* **Task brief**
Print every line of the listing below, starting with the line that holds "23:30:44 UTC | psp1g |" and going on through the line that holds "11:32:22 UTC | psp1g |", both included, and print nothing else.

* **Extracted entries**
━━━━━━━━

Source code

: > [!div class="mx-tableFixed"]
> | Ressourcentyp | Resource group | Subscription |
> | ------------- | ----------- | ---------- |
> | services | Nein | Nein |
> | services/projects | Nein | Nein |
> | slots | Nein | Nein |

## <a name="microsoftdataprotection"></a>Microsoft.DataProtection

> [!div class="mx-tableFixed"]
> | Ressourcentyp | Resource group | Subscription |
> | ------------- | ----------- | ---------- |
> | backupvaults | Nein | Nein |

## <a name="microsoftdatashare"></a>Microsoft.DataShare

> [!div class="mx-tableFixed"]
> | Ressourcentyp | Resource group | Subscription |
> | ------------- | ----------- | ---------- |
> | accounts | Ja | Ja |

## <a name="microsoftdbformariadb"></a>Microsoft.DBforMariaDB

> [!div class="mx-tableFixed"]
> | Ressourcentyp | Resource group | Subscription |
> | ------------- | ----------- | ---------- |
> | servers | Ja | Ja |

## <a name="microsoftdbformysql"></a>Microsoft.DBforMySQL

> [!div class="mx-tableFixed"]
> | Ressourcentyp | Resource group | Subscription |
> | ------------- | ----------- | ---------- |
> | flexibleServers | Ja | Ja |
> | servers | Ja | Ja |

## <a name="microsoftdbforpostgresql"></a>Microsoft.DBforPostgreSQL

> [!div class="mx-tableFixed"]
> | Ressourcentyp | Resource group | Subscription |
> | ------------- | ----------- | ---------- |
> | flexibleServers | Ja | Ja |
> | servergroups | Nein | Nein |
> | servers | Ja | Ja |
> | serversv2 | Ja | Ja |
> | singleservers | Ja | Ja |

━━━━━━━━

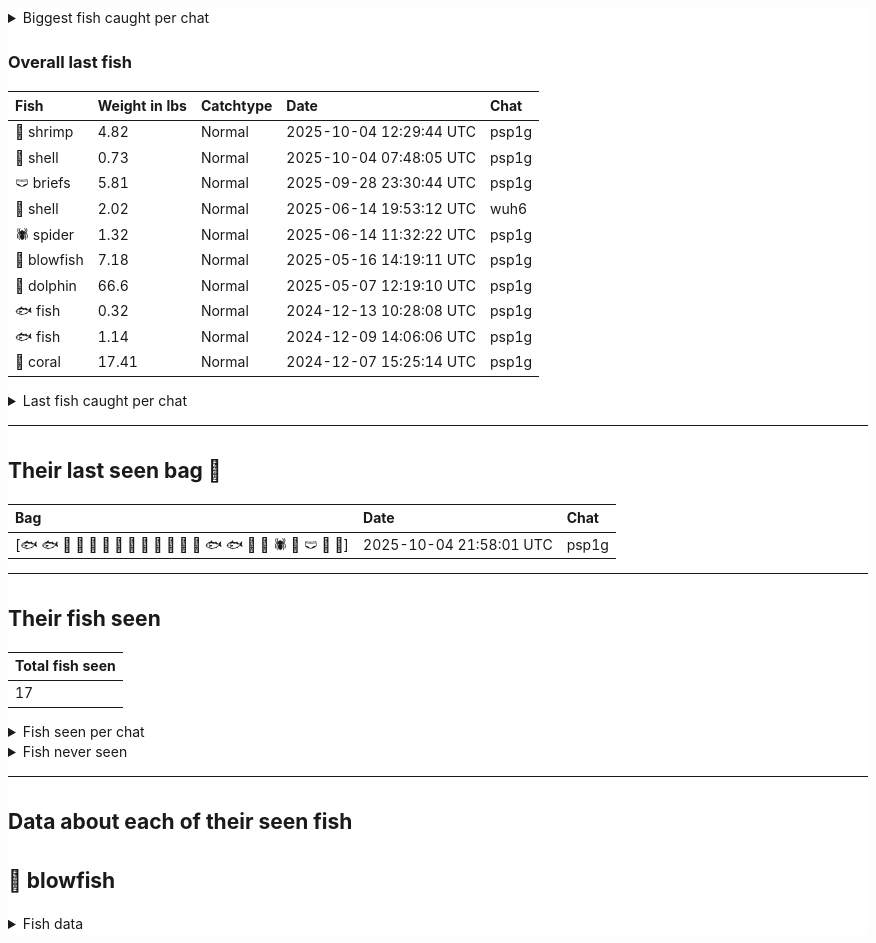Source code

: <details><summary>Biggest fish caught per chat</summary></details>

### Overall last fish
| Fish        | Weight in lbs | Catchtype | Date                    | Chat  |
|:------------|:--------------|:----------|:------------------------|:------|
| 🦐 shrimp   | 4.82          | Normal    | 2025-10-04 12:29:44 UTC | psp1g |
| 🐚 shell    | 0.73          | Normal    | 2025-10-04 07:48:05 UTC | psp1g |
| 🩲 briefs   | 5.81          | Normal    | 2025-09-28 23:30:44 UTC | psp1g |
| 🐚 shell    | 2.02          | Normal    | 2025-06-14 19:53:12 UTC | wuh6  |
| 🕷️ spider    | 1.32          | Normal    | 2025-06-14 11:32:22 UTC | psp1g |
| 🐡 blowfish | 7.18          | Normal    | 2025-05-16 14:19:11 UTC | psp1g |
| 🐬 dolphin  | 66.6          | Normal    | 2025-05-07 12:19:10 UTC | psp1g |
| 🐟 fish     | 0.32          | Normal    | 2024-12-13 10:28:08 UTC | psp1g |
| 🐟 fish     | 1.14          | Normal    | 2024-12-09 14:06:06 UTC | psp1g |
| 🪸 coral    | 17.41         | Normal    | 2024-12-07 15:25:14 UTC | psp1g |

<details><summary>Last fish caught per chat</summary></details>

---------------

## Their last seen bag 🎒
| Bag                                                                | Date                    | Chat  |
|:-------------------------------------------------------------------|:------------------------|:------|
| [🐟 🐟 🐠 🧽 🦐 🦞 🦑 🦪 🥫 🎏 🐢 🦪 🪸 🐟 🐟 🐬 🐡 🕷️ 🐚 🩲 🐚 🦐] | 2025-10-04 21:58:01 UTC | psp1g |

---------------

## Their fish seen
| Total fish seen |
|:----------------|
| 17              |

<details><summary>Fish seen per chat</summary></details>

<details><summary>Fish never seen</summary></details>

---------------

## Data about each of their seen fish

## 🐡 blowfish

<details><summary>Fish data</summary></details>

━━━━━━━━

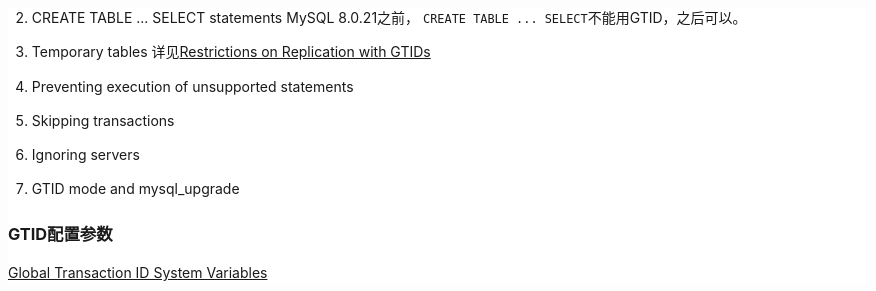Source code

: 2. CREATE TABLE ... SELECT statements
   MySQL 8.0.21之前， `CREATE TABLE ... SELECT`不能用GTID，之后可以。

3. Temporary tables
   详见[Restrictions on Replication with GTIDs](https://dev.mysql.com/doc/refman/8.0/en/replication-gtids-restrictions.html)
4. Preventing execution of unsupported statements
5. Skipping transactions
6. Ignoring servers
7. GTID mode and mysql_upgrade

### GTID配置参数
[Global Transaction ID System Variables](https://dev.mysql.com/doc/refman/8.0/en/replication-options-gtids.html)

━━━━━━━━

* **Result of this task**
| 🩲 briefs   | 5.81          | Normal    | 2025-09-28 23:30:44 UTC | psp1g |
| 🐚 shell    | 2.02          | Normal    | 2025-06-14 19:53:12 UTC | wuh6  |
| 🕷️ spider    | 1.32          | Normal    | 2025-06-14 11:32:22 UTC | psp1g |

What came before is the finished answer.